[Nine-parameter box outputs]
--- START ---

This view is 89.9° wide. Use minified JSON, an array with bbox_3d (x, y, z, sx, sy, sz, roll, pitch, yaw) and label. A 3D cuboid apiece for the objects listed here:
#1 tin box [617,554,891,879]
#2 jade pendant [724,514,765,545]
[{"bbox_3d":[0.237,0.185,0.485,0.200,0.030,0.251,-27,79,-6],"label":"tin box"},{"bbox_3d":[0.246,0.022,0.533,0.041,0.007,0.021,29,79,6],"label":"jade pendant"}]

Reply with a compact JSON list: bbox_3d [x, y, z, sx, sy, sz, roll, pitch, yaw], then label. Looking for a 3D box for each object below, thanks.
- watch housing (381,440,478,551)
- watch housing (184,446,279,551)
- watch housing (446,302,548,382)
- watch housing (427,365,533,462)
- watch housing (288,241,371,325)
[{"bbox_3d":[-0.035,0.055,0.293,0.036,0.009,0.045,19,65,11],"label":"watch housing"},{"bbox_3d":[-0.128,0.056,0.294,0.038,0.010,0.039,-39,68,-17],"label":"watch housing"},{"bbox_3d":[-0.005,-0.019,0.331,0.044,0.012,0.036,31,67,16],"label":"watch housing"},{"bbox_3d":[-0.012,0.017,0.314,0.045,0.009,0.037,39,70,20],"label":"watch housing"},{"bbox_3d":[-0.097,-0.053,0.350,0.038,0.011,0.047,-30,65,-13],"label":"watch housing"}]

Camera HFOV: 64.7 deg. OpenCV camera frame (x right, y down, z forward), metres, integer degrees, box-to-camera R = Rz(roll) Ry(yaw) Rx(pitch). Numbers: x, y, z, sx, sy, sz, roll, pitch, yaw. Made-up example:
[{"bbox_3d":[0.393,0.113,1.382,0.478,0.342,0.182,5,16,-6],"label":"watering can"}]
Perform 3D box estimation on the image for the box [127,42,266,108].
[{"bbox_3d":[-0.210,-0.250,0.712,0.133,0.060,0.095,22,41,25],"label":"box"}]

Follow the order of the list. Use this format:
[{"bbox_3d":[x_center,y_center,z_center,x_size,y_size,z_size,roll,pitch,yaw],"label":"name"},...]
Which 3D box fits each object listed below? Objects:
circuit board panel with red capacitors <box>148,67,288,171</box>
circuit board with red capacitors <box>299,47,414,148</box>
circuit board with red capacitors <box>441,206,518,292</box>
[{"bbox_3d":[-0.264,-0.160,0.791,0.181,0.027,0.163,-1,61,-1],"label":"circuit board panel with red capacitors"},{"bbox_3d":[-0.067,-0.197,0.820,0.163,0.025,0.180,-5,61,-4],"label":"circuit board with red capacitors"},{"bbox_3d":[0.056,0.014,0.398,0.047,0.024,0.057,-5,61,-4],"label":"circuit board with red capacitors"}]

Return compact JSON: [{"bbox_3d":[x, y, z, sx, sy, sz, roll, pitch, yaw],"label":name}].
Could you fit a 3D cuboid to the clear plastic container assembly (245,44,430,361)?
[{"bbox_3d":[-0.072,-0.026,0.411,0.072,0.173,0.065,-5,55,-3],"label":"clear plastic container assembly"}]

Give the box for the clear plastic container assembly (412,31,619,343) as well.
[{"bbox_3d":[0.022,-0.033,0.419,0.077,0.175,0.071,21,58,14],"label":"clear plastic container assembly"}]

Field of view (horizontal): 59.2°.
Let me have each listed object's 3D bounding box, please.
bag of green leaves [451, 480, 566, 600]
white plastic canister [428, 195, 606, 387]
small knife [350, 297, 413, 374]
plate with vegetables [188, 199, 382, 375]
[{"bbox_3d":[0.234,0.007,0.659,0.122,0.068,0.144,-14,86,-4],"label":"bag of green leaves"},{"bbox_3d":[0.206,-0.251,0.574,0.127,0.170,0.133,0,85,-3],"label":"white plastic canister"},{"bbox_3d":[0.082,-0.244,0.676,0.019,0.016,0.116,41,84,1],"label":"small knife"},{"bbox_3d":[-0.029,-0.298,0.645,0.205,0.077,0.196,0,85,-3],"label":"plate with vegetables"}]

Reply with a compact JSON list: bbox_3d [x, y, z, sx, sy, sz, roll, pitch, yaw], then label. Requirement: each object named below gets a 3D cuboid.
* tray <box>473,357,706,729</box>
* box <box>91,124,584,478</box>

--- END ---

Problem requirements → What lines of the data include the word "Reply"? Copy each of them.

Answer for this exercise →
Reply with a compact JSON list: bbox_3d [x, y, z, sx, sy, sz, roll, pitch, yaw], then label. Looking for a 3D box for each object below, thanks.
Reply with a compact JSON list: bbox_3d [x, y, z, sx, sy, sz, roll, pitch, yaw], then label. Requirement: each object named below gets a 3D cuboid.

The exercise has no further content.